>> Start LISTING
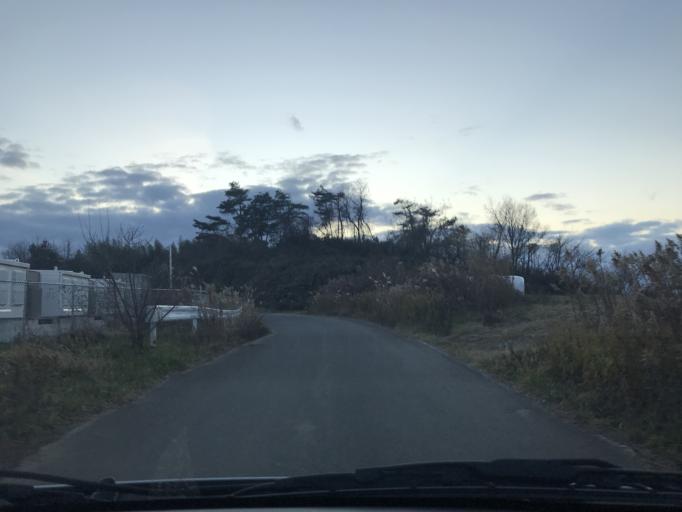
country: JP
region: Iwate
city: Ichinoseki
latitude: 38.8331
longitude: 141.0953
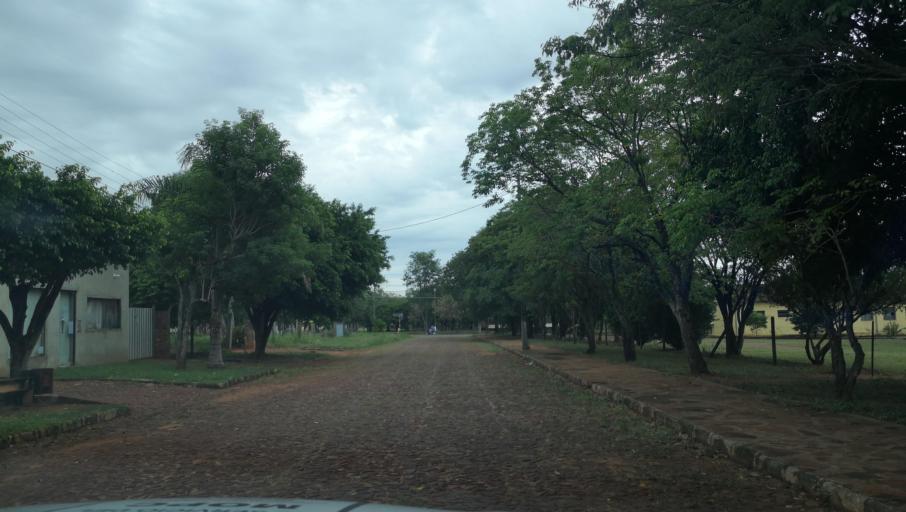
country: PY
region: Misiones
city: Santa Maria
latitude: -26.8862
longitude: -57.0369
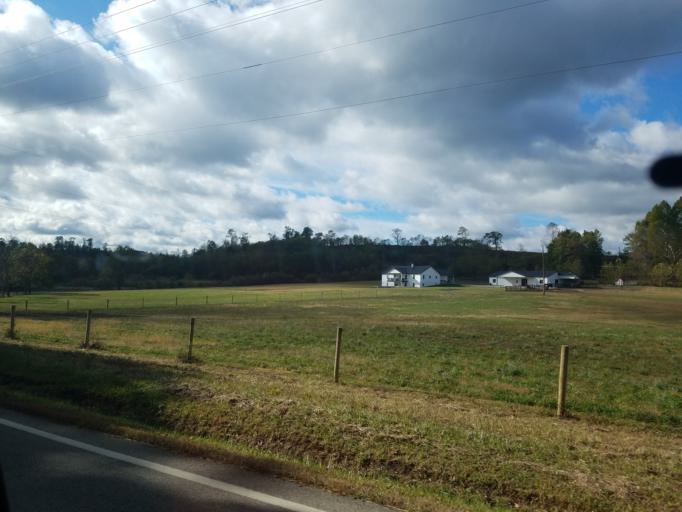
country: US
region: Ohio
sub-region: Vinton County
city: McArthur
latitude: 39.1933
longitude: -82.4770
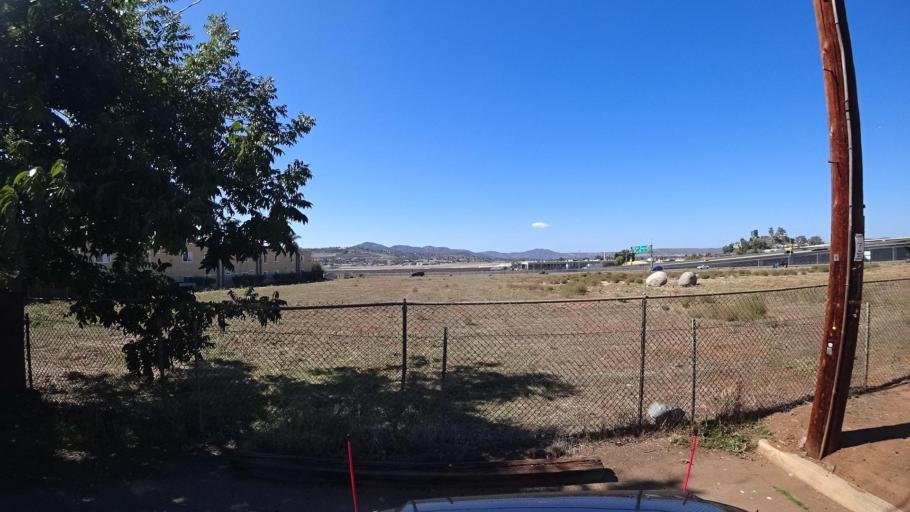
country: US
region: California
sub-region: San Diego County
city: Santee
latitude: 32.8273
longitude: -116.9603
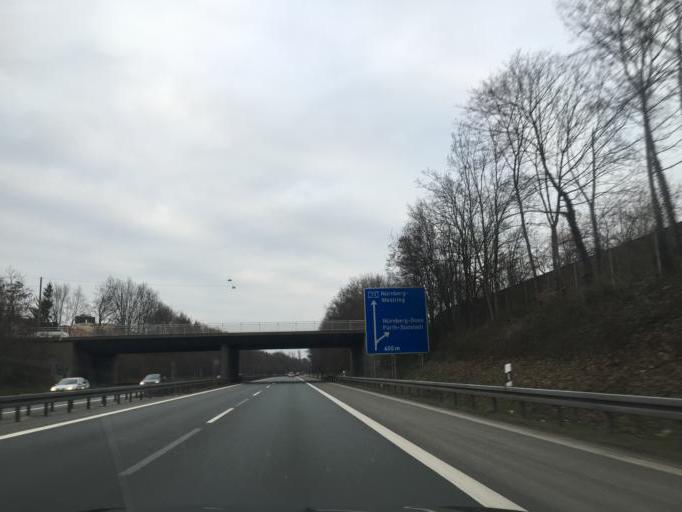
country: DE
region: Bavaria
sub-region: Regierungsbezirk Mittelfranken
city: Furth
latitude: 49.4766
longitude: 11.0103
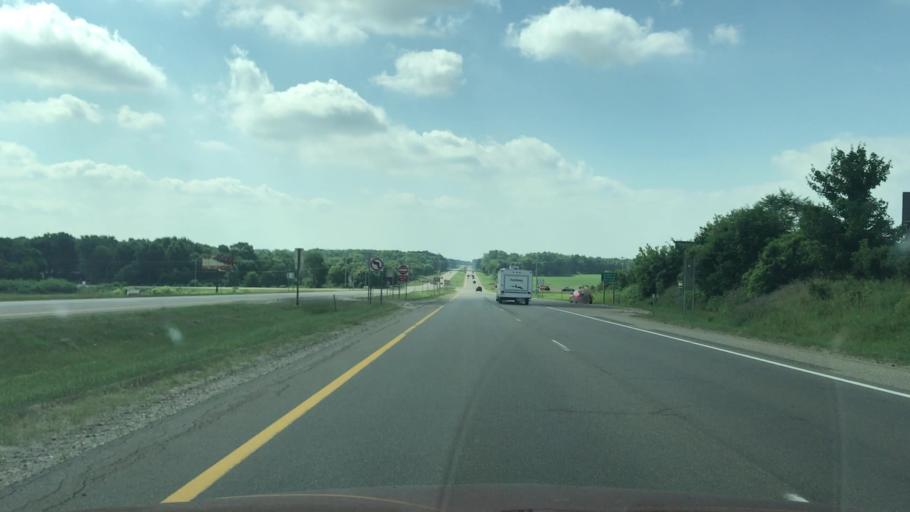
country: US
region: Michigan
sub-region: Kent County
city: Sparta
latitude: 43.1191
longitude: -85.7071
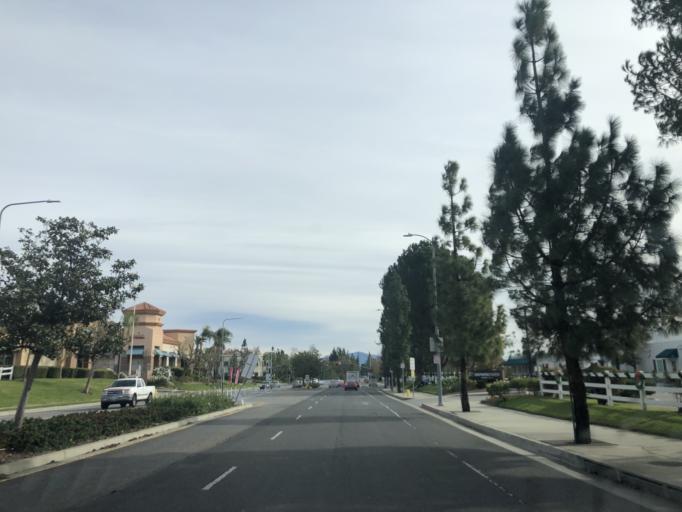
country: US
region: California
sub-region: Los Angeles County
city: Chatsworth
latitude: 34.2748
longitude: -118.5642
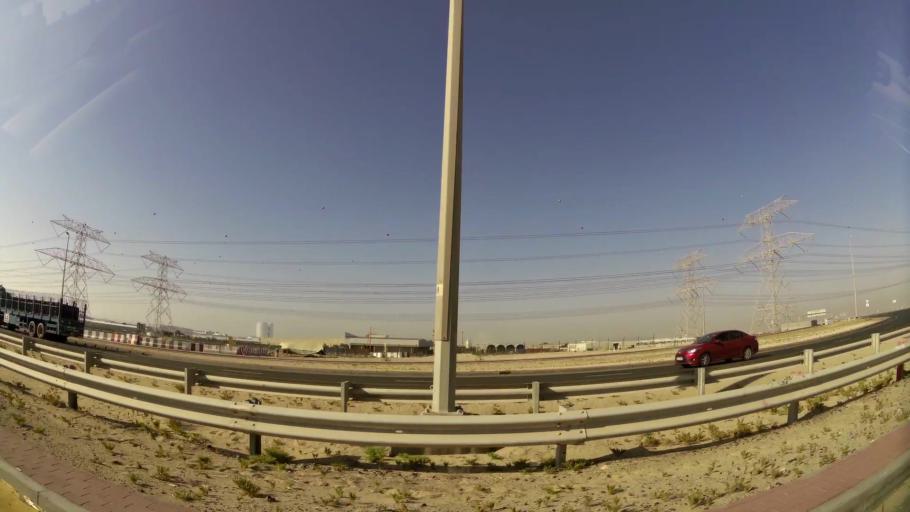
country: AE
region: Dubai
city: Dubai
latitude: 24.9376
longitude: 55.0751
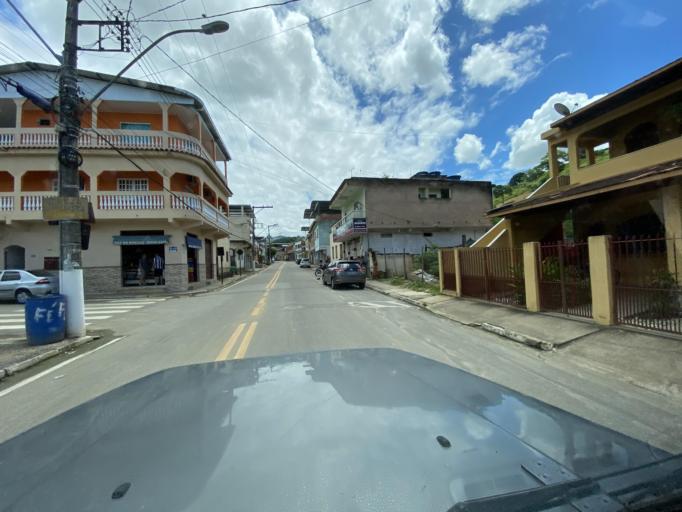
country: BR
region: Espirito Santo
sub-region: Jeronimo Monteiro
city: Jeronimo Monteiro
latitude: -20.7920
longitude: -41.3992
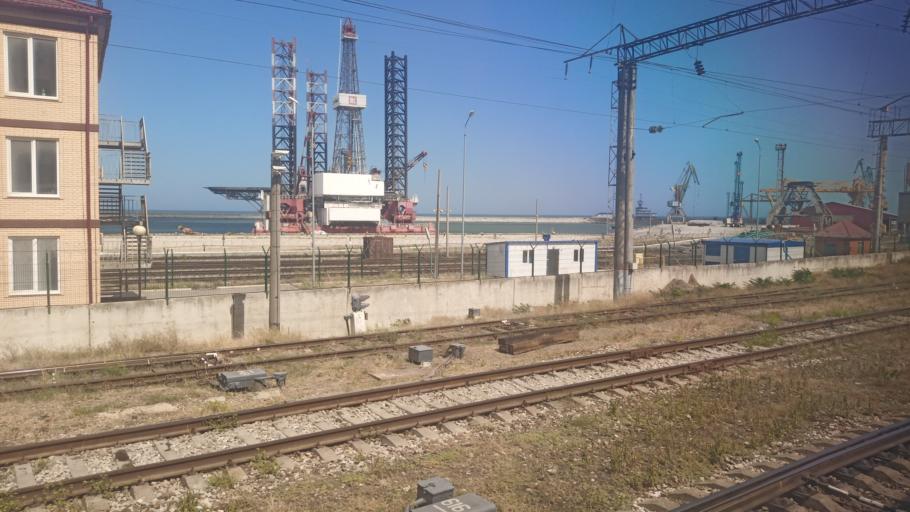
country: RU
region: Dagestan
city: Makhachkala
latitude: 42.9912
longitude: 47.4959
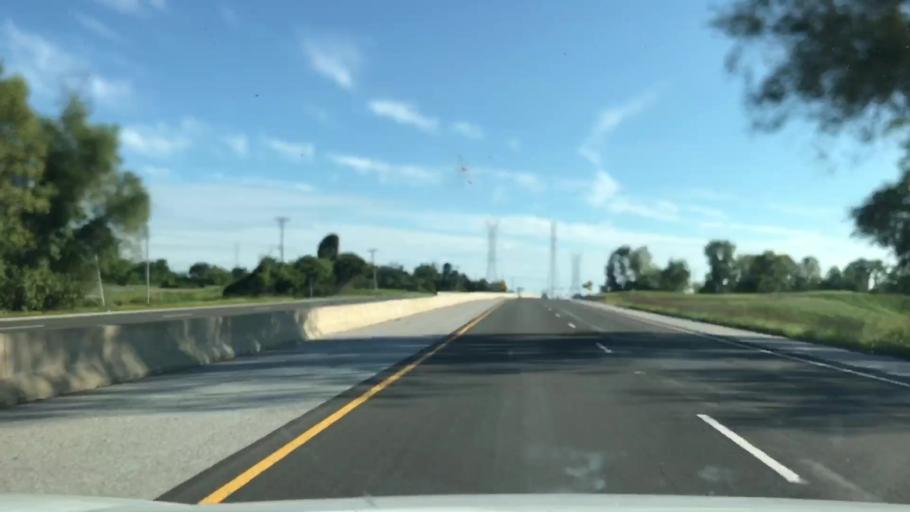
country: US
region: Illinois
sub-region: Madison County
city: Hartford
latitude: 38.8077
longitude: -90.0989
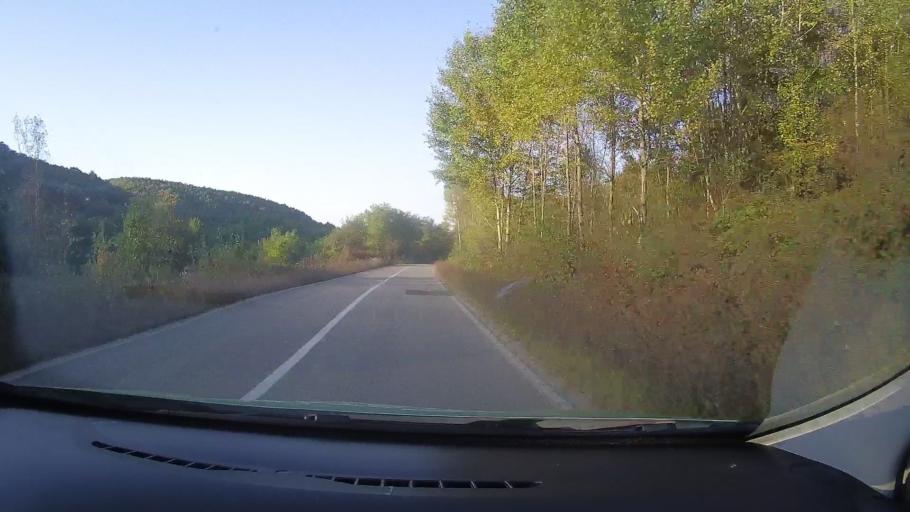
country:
>> End LISTING
## [CHALLENGE]
Can you copy the lines of these records word for word, leaving out the pictures?

## [EXERCISE SOLUTION]
country: JP
region: Iwate
city: Ichinoseki
latitude: 38.8331
longitude: 141.0953
country: PY
region: Misiones
city: Santa Maria
latitude: -26.8862
longitude: -57.0369
country: US
region: Ohio
sub-region: Vinton County
city: McArthur
latitude: 39.1933
longitude: -82.4770
country: US
region: California
sub-region: San Diego County
city: Santee
latitude: 32.8273
longitude: -116.9603
country: DE
region: Bavaria
sub-region: Regierungsbezirk Mittelfranken
city: Furth
latitude: 49.4766
longitude: 11.0103
country: US
region: Michigan
sub-region: Kent County
city: Sparta
latitude: 43.1191
longitude: -85.7071
country: US
region: California
sub-region: Los Angeles County
city: Chatsworth
latitude: 34.2748
longitude: -118.5642
country: AE
region: Dubai
city: Dubai
latitude: 24.9376
longitude: 55.0751
country: BR
region: Espirito Santo
sub-region: Jeronimo Monteiro
city: Jeronimo Monteiro
latitude: -20.7920
longitude: -41.3992
country: RU
region: Dagestan
city: Makhachkala
latitude: 42.9912
longitude: 47.4959
country: US
region: Illinois
sub-region: Madison County
city: Hartford
latitude: 38.8077
longitude: -90.0989
country:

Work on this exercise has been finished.